‘Cyber hurricane’ poised to strike as malware infects millions of devices worldwide
“Our research suggests we are now experiencing the calm before an even more powerful storm,” Check Point Software said, adding that it doesn’t know how the code will be employed or the extent of the damage it could cause.
Reaper, or IoTrooper, is a massive zombie robotic network, or botnet, that is rapidly infecting millions of Internet of Things devices, including webcams, video recorders and security cameras.
Netlab 360 warned Reaper is “actively expanding” and that there are “millions of potential vulnerable device IPs being queued” into the system which will be injected with the malicious code.
The botnet was first discovered in mid-September, and is based on the source code for the Mirai botnet that attacked websites with distributed denial-of-service (DDoS) attacks last October. The attack spread to more than 164 countries and companies affected included Netflix, Twitter, Amazon, CNN and Spotify.
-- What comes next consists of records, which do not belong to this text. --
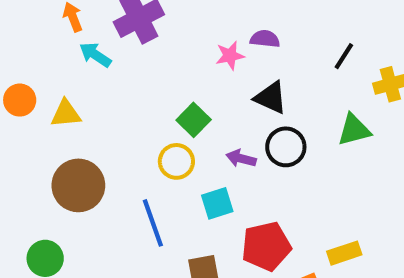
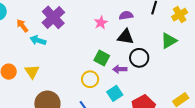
purple semicircle: (265, 39) -> (126, 15), moved
yellow triangle: (66, 114) -> (32, 72), turned -42
green square: (194, 120) -> (102, 58), moved

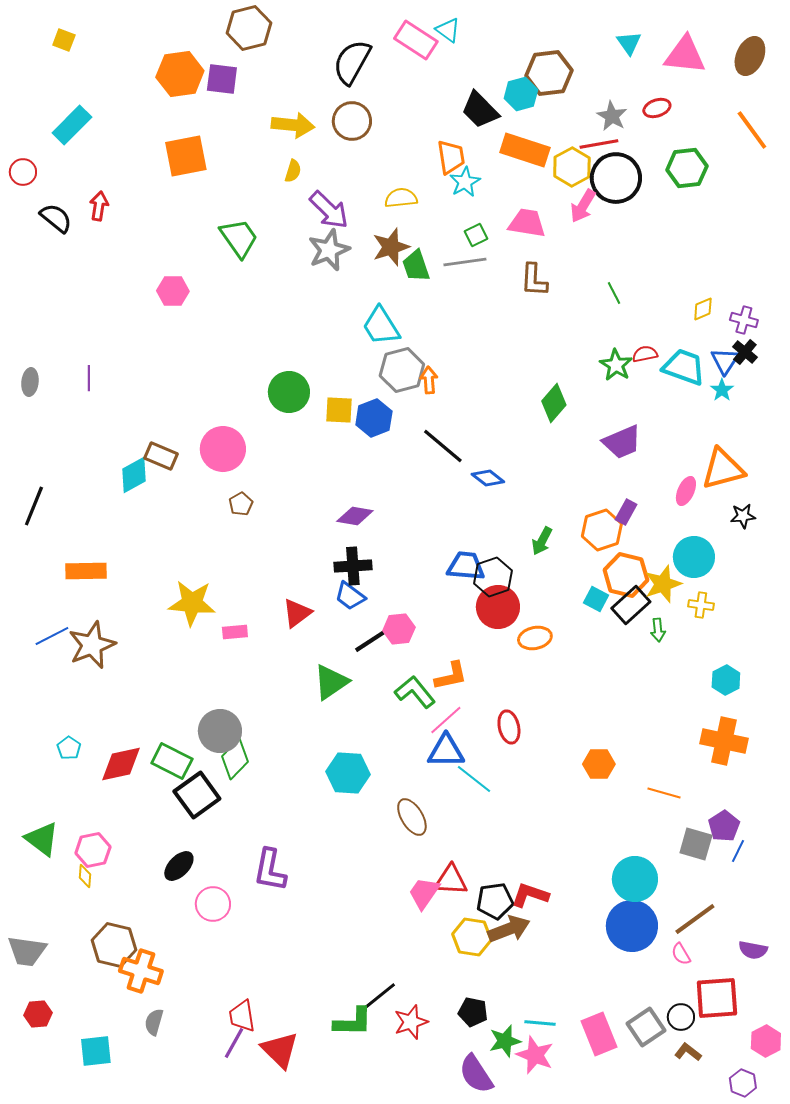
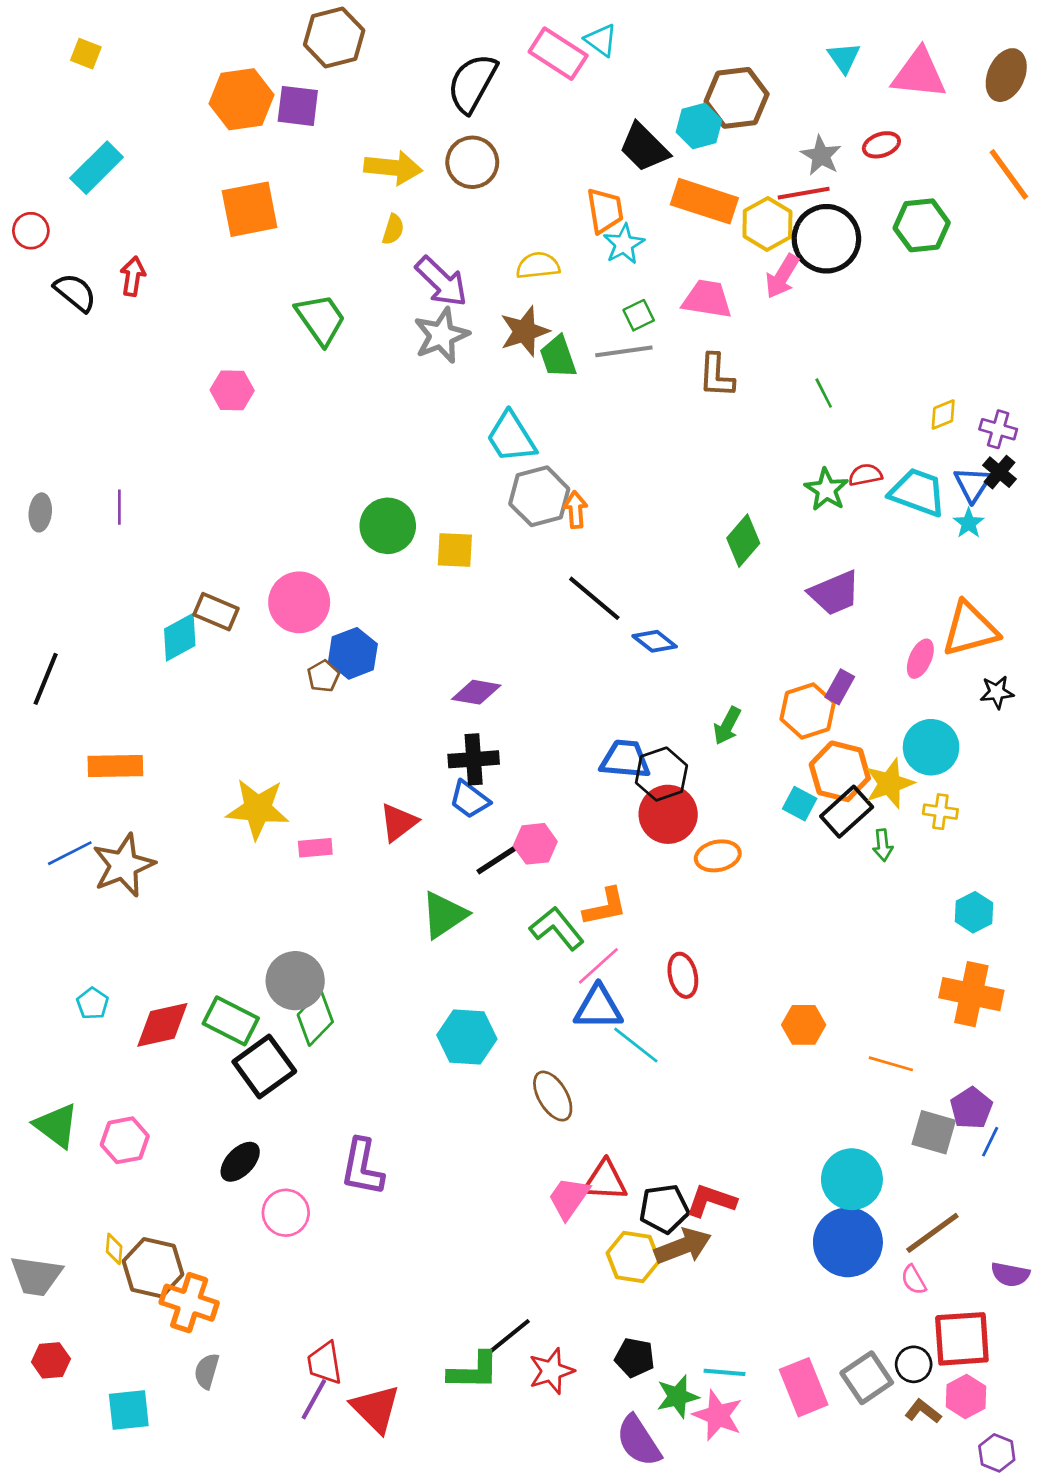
blue hexagon: (374, 418) -> (353, 653), moved
yellow diamond: (85, 876) -> (114, 1249), moved
pink hexagon: (766, 1041) -> (966, 1397), moved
The source of the code remains unknown but Reaper has improved on Mirai as “about 100 different functions” have been added to the code. “It has the potential to reach many, many more devices,” Check Point’s Maya Horowitz said.
Reaper works by exploiting existing vulnerabilities in devices and injecting them with malicious code that can be used at a later stage to carry out an attack. By taking advantage of vulnerabilities, the device can be infiltrated without raising any alarms. The malware then spreads from infected devices to others, like a worm.
Perhaps the most worrying aspect of Reaper is that no-one can figure out what the botnet will be used for, as it has the ability to run complex attacks.
"It could be something that's meant to create global chaos," Horowitz said. "But it could be something that's more targeted."